Effects of clozapine-N-oxide and compound 21 on sleep in laboratory mice.
Traut J., Mengual JP., Meijer EJ., McKillop LE., Alfonsa H., Hoerder-Suabedissen A., Song SH., Fehér KD., Riemann D., Molnar Z., Akerman CJ., Vyazovskiy VV., Krone LB.
Designer receptors exclusively activated by designer drugs (DREADDs) are chemogenetic tools for remote control of targeted cell populations using chemical actuators that bind to modified receptors. Despite the popularity of DREADDs in neuroscience and sleep research, potential effects of the DREADD actuator clozapine-N-oxide (CNO) on sleep have never been systematically tested.
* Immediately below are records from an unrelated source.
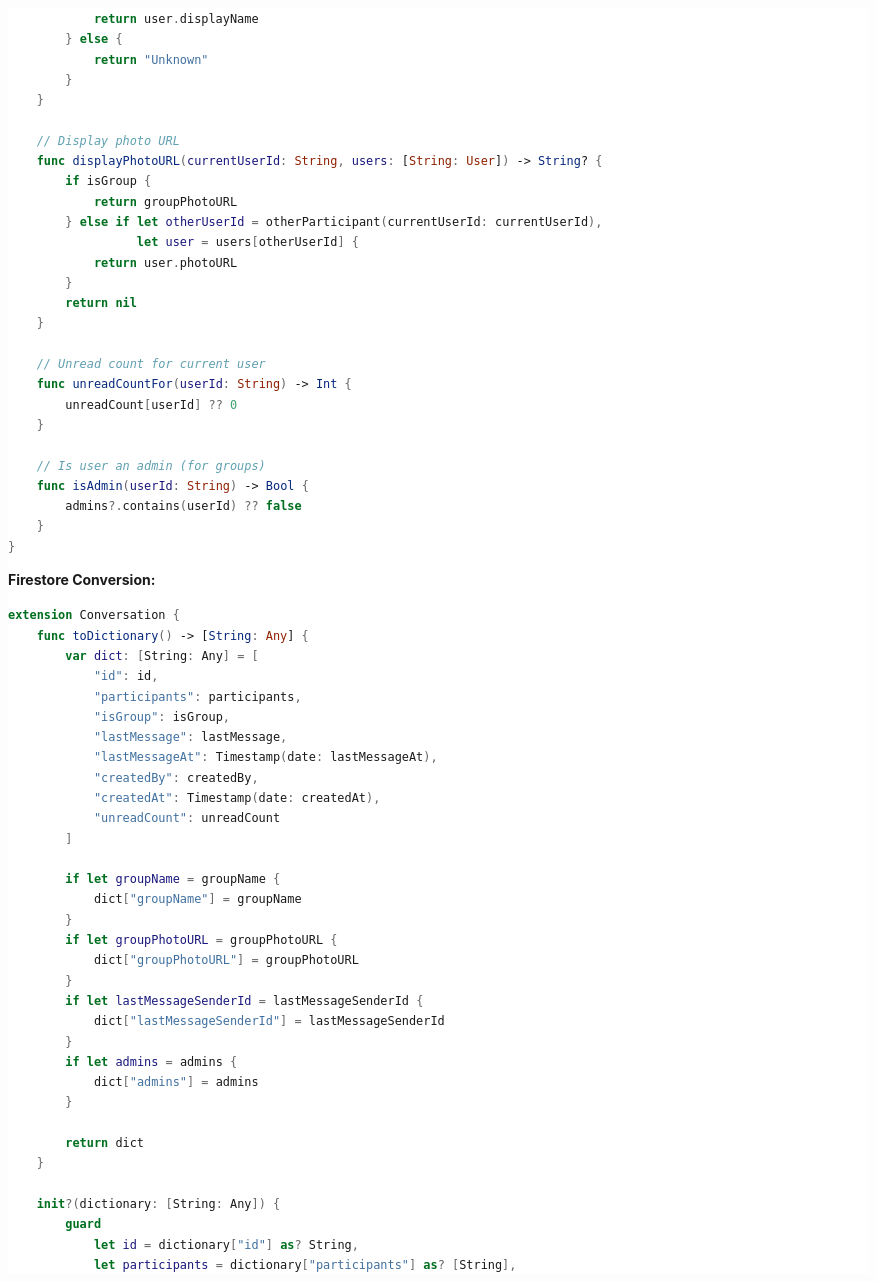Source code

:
 ```swift
            return user.displayName
        } else {
            return "Unknown"
        }
    }
    
    // Display photo URL
    func displayPhotoURL(currentUserId: String, users: [String: User]) -> String? {
        if isGroup {
            return groupPhotoURL
        } else if let otherUserId = otherParticipant(currentUserId: currentUserId),
                  let user = users[otherUserId] {
            return user.photoURL
        }
        return nil
    }
    
    // Unread count for current user
    func unreadCountFor(userId: String) -> Int {
        unreadCount[userId] ?? 0
    }
    
    // Is user an admin (for groups)
    func isAdmin(userId: String) -> Bool {
        admins?.contains(userId) ?? false
    }
}
```

**Firestore Conversion:**
```swift
extension Conversation {
    func toDictionary() -> [String: Any] {
        var dict: [String: Any] = [
            "id": id,
            "participants": participants,
            "isGroup": isGroup,
            "lastMessage": lastMessage,
            "lastMessageAt": Timestamp(date: lastMessageAt),
            "createdBy": createdBy,
            "createdAt": Timestamp(date: createdAt),
            "unreadCount": unreadCount
        ]
        
        if let groupName = groupName {
            dict["groupName"] = groupName
        }
        if let groupPhotoURL = groupPhotoURL {
            dict["groupPhotoURL"] = groupPhotoURL
        }
        if let lastMessageSenderId = lastMessageSenderId {
            dict["lastMessageSenderId"] = lastMessageSenderId
        }
        if let admins = admins {
            dict["admins"] = admins
        }
        
        return dict
    }
    
    init?(dictionary: [String: Any]) {
        guard
            let id = dictionary["id"] as? String,
            let participants = dictionary["participants"] as? [String],
```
Here, we show that intraperitoneal injections of commonly used CNO doses (1, 5, and 10 mg/kg) alter sleep in wild-type male laboratory mice. Using electroencephalography (EEG) and electromyography (EMG) to analyse sleep, we found a dose-dependent suppression of rapid eye movement (REM) sleep, changes in EEG spectral power during non-REM (NREM) sleep, and altered sleep architecture in a pattern previously reported for clozapine. Effects of CNO on sleep could arise from back-metabolism to clozapine or binding to endogenous neurotransmitter receptors. Interestingly, we found that the novel DREADD actuator, compound 21 (C21, 3 mg/kg), similarly modulates sleep despite a lack of back-metabolism to clozapine. Our results demonstrate that both CNO and C21 can modulate sleep of mice not expressing DREADD receptors. This implies that back-metabolism to clozapine is not the sole mechanism underlying side effects of chemogenetic actuators. Therefore, any chemogenetic experiment should include a DREADD-free control group injected with the same CNO, C21, or newly developed actuator. We suggest that electrophysiological sleep assessment could serve as a sensitive tool to test the biological inertness of novel chemogenetic actuators.